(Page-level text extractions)
■ ■ ■ ■ ■

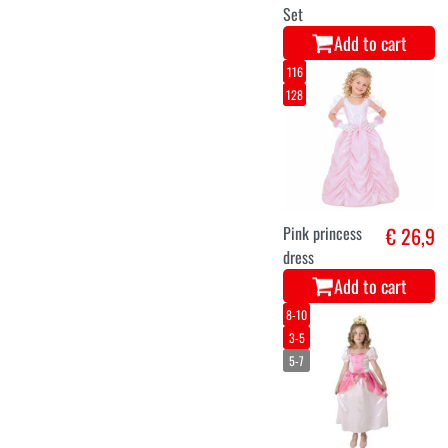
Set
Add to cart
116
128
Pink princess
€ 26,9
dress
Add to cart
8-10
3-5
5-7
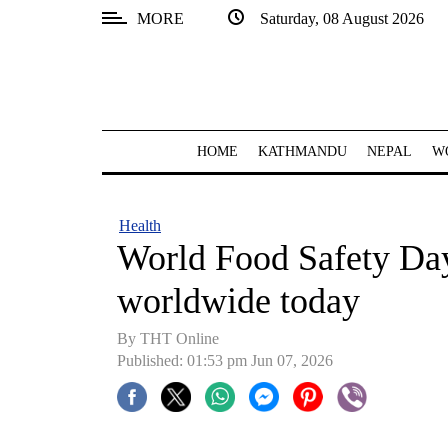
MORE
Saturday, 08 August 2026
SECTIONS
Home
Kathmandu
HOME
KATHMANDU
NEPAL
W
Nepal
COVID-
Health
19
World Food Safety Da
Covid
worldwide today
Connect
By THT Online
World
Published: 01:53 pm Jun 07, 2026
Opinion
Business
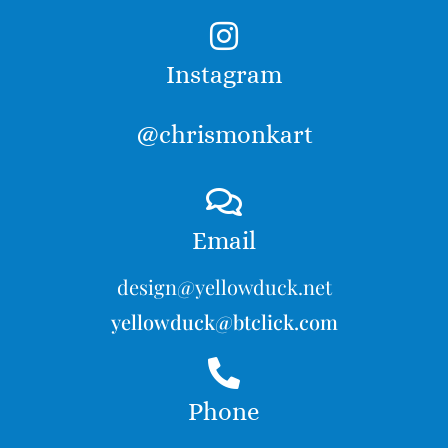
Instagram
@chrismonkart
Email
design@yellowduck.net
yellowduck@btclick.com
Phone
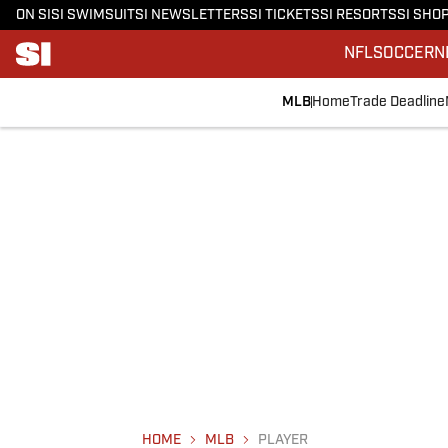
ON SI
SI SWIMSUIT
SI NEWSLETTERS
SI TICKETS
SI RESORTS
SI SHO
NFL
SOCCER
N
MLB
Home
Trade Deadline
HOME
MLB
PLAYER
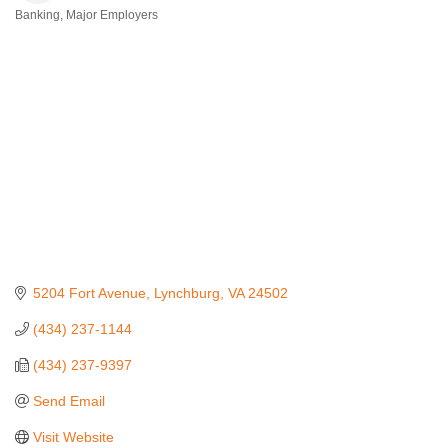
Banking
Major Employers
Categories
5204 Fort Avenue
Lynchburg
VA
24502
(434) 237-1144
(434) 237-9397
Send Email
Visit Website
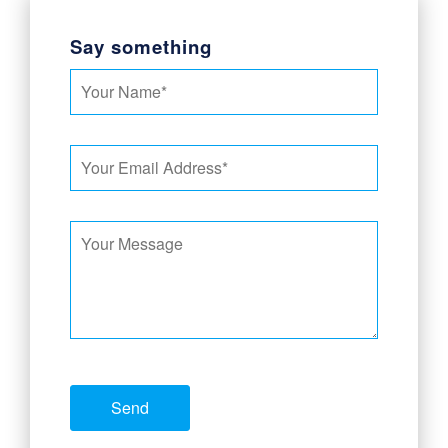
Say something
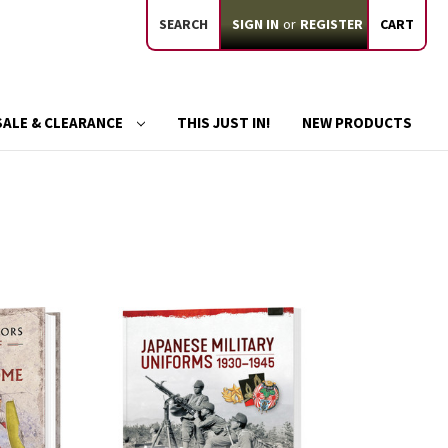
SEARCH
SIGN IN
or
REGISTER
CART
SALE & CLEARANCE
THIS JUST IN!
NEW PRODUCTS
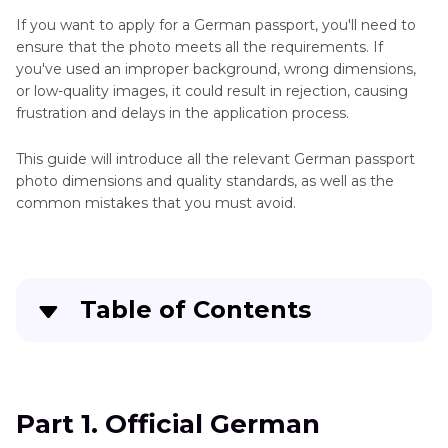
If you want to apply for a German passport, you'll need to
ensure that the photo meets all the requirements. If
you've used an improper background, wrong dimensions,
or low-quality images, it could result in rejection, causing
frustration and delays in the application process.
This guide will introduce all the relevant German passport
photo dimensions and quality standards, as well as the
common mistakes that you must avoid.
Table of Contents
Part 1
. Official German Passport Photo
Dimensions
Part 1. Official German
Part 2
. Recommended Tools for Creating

■ ■ ■ ■ ■

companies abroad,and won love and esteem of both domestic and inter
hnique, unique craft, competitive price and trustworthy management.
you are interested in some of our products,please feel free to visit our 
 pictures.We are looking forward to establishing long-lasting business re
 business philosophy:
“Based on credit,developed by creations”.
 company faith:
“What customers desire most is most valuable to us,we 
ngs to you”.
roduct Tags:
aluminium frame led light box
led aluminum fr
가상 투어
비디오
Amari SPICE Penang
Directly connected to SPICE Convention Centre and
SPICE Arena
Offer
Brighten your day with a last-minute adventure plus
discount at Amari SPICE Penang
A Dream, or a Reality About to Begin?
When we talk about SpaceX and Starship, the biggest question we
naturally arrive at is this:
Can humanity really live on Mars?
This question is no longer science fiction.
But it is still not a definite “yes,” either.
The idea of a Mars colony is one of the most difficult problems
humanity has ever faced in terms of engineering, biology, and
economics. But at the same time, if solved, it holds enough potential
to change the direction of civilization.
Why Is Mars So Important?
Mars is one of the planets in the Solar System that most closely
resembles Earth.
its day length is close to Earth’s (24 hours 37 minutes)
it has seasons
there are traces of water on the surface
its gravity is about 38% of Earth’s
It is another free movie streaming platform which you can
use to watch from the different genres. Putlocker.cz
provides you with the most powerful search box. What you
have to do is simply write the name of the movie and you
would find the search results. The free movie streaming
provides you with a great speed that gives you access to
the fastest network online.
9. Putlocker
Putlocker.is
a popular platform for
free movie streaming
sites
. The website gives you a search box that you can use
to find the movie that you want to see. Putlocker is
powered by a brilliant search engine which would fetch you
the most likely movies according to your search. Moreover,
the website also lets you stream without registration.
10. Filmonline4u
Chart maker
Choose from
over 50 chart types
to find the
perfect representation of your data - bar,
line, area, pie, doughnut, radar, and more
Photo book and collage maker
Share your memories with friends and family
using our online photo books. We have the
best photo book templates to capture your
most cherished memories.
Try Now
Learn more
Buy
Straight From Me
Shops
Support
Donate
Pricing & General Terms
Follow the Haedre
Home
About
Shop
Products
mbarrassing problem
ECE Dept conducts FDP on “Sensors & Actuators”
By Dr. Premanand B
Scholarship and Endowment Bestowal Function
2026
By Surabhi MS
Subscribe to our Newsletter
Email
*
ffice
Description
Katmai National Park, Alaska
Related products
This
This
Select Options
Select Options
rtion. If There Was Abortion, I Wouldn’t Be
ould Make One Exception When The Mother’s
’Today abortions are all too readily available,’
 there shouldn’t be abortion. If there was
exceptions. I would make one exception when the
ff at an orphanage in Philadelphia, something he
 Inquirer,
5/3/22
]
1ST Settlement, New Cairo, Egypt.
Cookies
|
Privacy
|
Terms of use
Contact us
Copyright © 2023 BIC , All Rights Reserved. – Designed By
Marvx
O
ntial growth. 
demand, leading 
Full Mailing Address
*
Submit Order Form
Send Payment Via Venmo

■ ■ ■ ■ ■

Exercise aim:
Rewrite the listing lines starting at the line that contains "companies abroad,and won" and stopping after the line that contains "you are interested", switching "products" to "goods" and leaving everything else as it stands.

Result below:
companies abroad,and won love and esteem of both domestic and inter
hnique, unique craft, competitive price and trustworthy management.
you are interested in some of our goods,please feel free to visit our 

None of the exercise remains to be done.